恋人たちの日、七夕を楽しもう

彼女が喜ぶだろうと、季節のイベントごとに合わせてデートプランを練るのは、ほとんどの男性が若い頃に1度くらいは経験しているでしょう。ただ、慣れとは恐ろしいもので、恋愛経験が豊富になってくると、記念日や季節のイベントなどの節目に気合いの入ったデートをしなくなります。長い間付き合っている熟年カップルであれば、なおさらでしょう。

海外の七夕事情

日本でも織り姫と彦星の愛の伝説は有名ですが、どちらかというと、願い事をする子供のイベントという扱い。夏祭りのような感覚で、地域の七夕祭りに行くことはあっても、クリスマスのようにカップルで楽しむことを意識することは少ないです。

七夕の伝説は中国が発祥で、願い事を書いた短冊を笹に飾るのは、日本特有のもの。中国では織り姫と彦星のイメージから、恋人の日として盛大に祝われています。

中国では、バレンタインデーと同じように、恋人にブーケやお菓子を贈る習慣があります。変わったところでは、チョコレートにメッセージを書いて送るというのがブームになったこともありました。普段言えないことでも文字に表すことでハードルが下がる上、チョコレートなので形に残らないことも、さらに恥ずかしさを和らげます。食べ物と文字のメリットをうまく使ったプレゼントですね。普段はわからない恋人の気持ちに感激した人も多かったことでしょう。

また、中国文化を色濃く受け継ぐ台湾や韓国では、プレゼントだけでなく、七夕に合わせて恋人たちが主役のイベントも開催されています。

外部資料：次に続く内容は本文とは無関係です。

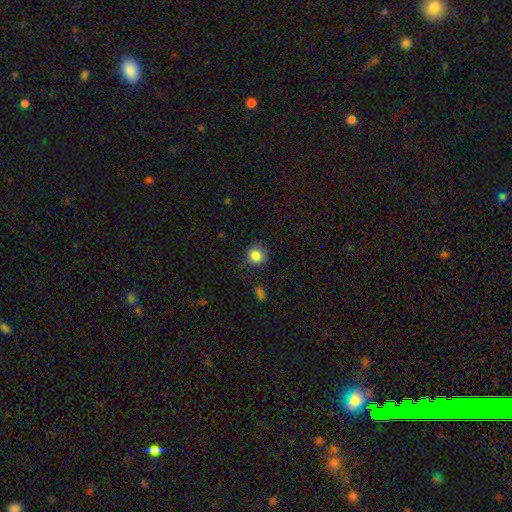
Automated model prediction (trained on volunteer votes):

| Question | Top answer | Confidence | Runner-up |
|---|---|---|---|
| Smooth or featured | smooth | 85% | star or artifact (10%) |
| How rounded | round | 88% | in between (11%) |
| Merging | none | 82% | minor disturbance (13%) |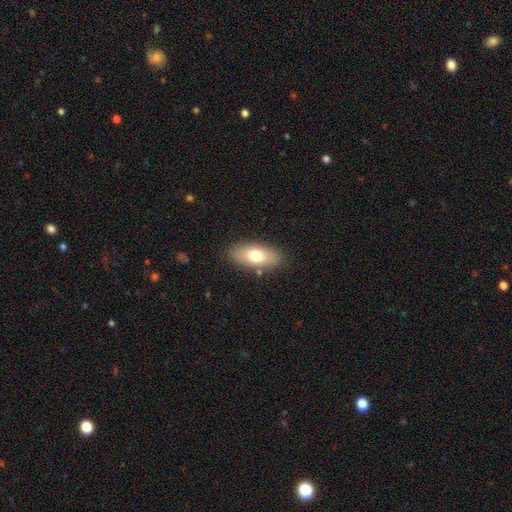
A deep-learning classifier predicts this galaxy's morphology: This is likely a smooth galaxy (71%). How rounded: clearly in between (86%). Merging: clearly none (84%).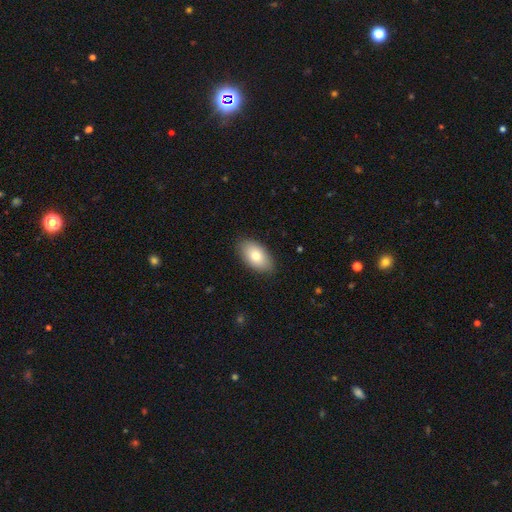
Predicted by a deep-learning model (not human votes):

七夕の日に合わせて入籍するカップルもいて、まさにアジアの「恋人たちの日」となっているのです。

大人な2人に京都の七夕

日本では中国や台湾のように、恋人たちの日という印象は薄いですが、それでも各地で七夕祭りが開催されています。七夕の伝説が中国から伝わってきた経緯からか、七夕祭りは、旧暦の七夕に合わせて開催されることが多く、お盆あたりの日程となるので夏祭りのような認識となりやすいのは、無理もないことかもしれません。

しかし、織り姫と彦星の伝説に相応しく、ロマンチックな雰囲気が魅力的なお祭りもあります。特に、大人な熟年カップルにオススメなのが、京都の七夕。盆地にある京都は、ジメジメとした独特の暑さがあり、夏は敬遠されがちですが、古都ならではの魅力は夏も健在です。

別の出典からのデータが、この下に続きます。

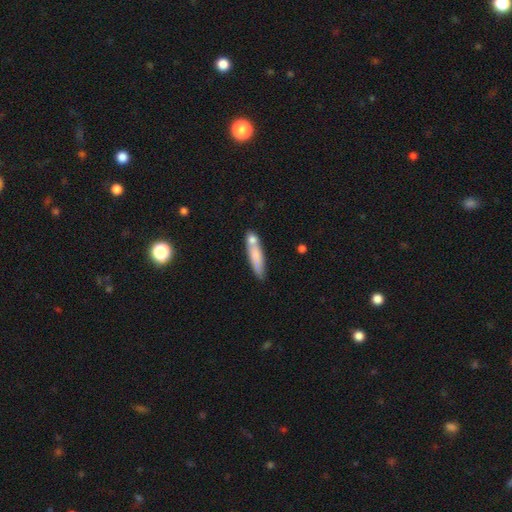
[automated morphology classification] This is likely a smooth galaxy (72%). How rounded: likely cigar-shaped (78%). Merging: possibly none (53%).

堀川、加茂川会場のライトアップのほか、各地の神社仏閣でもさまざまなイベントが用意されます。全国に募集をかけた願い事を短冊が、天高くそびえ立つ笹いっぱいに飾られている様子は圧巻。集められた短冊は、最終的に清水寺や五山の送り火で燃やされることで、天へ届きます。インターネットや郵便でも願い事ができるので、あらかじめ願い事を送っておくと、京都之七夕をさらに楽しめるでしょう。

また、伝統的な神社仏閣の七夕も神秘的ですが、加茂川と堀川の会場も見逃せません。2015年にはLEDで再現された天の川や、細かな水滴をスクリーンとして利用するウォータープロジェクションは、現代的な美しさ。

伝統と新しさが混在する京都の七夕は、長年連れ添ったカップルも、年齢を忘れて楽しめること間違いないでしょう。和装ならではのサービスを行っていることもあるので、周辺のレンタルサービスを利用して浴衣デートを楽しむのも素敵ですね。見慣れないパートナーの浴衣姿に、胸が高鳴るかもしれません。

年をとると、「今さら」という気持ちが強くなって、愛情表現もおざなりになりがち。せっかくの七夕なのですから、織り姫と彦星を見習って、デートを楽しんでください。京都の七夕はカップルの愛を盛り上げるのに、ぴったりの場所です。中央道から足を伸ばして、京都の七夕デートを楽しんではいかがでしょうか。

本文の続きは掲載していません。